• [AUFGABENSTELLUNG] Geben Sie aus dem Text über Nosferat und Murony den Abschnitt von „Nosferat und Murony“ bis „allgemein bekannt sein!“ wieder und tauschen Sie dabei „Bezeichnung“ gegen „Benennung“ aus.

• [TEXT ZUR ANALYSE]
───

Nosferat und Murony

Bram Stoker bedient sich der Bezeichnung nosferatu, ein Name, der durch den Film F. W. Murnaus (1922) berühmt geworden ist, in dem Max Schreck den Grafen Dracula spielt. Allerdings vermischt er zwei unterschiedliche Gestalten des rumänischen Volksglaubens: den eigentlichen nosferat (ein Wiedergänger), den walachischen murony, die strigoi, moroiu und stafia, über die wenigstens einige Worte gesagt werden müssen, denn sie dürften nicht allgemein bekannt sein!
   Wie der Nosferat ist der walachische murony die illegitime Frucht zweier illegitimer Kinder oder der schädliche Geist einer von einem Vampir getöteten Person. Am Tage liegt er in seinem Grab, in der Nacht schweift er frei herum, wohin ihn seine Begierde treibt, und trinkt das Blut der Lebenden. Er ist unsterblich und kann nur vernichtet werden, wenn man seinen Körper, den man an seinem blühenden Aussehen im Sarg erkennt, ausgräbt, wenn man ihm mit einer Nadel die Brust durchsticht und ihm das Herz mit einem Holzpfahl durchbohrt und wenn man ihn verbrennt. Man glaubt, der murony könne sich in Hund, Katze, Kröte, Frosch, Floh, Laus, Wanze, Spinne verwandeln. Er hinterlässt nicht immer einen Fleck am Hals der Person, deren Blut er gesaugt hat - und das verstärkt noch die Furcht der Leute angesichts einen unerwarteten Todes.

───

• [BEREITGESTELLTE DATENSÄTZE]
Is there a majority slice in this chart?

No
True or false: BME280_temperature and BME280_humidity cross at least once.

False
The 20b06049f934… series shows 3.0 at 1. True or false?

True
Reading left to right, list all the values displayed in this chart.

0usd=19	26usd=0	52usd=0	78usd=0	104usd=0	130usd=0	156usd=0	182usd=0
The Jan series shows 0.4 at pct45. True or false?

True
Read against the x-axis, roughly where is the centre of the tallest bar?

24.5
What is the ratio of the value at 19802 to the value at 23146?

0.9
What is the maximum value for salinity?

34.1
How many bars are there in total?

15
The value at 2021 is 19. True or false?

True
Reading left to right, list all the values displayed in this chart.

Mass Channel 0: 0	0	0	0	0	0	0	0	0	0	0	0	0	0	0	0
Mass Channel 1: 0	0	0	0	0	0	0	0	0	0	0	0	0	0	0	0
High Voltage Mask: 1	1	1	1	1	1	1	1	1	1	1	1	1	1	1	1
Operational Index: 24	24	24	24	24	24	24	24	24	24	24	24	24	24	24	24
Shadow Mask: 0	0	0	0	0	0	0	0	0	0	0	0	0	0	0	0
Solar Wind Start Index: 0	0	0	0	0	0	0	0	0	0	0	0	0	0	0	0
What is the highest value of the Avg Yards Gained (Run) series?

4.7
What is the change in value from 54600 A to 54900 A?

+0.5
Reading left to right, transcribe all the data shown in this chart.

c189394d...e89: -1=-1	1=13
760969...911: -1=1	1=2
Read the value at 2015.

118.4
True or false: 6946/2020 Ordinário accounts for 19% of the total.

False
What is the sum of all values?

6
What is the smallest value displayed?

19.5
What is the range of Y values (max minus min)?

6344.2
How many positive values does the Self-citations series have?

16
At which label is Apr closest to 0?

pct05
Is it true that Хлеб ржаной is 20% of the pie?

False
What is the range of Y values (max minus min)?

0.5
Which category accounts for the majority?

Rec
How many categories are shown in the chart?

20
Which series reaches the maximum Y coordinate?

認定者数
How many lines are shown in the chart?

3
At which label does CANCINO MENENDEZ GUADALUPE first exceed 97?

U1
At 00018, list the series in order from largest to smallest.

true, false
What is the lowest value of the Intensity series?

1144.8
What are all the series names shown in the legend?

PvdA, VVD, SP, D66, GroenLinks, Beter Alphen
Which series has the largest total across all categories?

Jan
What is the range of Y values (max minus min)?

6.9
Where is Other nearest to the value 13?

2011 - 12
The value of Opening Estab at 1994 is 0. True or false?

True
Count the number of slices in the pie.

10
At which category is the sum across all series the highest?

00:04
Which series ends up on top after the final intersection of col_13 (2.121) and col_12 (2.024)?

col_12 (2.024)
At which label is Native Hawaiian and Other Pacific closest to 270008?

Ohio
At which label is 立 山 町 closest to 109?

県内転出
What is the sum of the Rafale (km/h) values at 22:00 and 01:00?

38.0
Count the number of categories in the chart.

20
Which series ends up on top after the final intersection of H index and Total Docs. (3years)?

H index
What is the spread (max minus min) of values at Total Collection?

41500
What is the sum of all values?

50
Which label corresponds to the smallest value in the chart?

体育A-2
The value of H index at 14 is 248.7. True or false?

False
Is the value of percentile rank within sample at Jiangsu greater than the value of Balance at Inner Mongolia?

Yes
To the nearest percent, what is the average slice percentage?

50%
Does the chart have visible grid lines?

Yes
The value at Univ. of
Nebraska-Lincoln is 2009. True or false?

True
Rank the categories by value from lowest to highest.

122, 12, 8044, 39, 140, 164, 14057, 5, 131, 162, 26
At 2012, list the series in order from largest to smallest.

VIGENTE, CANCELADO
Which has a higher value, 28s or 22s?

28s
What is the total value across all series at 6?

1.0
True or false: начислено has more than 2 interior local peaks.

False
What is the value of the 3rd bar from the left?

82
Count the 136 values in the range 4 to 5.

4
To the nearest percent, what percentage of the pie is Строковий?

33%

───

• [LÖSUNG]
Nosferat und Murony

Bram Stoker bedient sich der Benennung nosferatu, ein Name, der durch den Film F. W. Murnaus (1922) berühmt geworden ist, in dem Max Schreck den Grafen Dracula spielt. Allerdings vermischt er zwei unterschiedliche Gestalten des rumänischen Volksglaubens: den eigentlichen nosferat (ein Wiedergänger), den walachischen murony, die strigoi, moroiu und stafia, über die wenigstens einige Worte gesagt werden müssen, denn sie dürften nicht allgemein bekannt sein!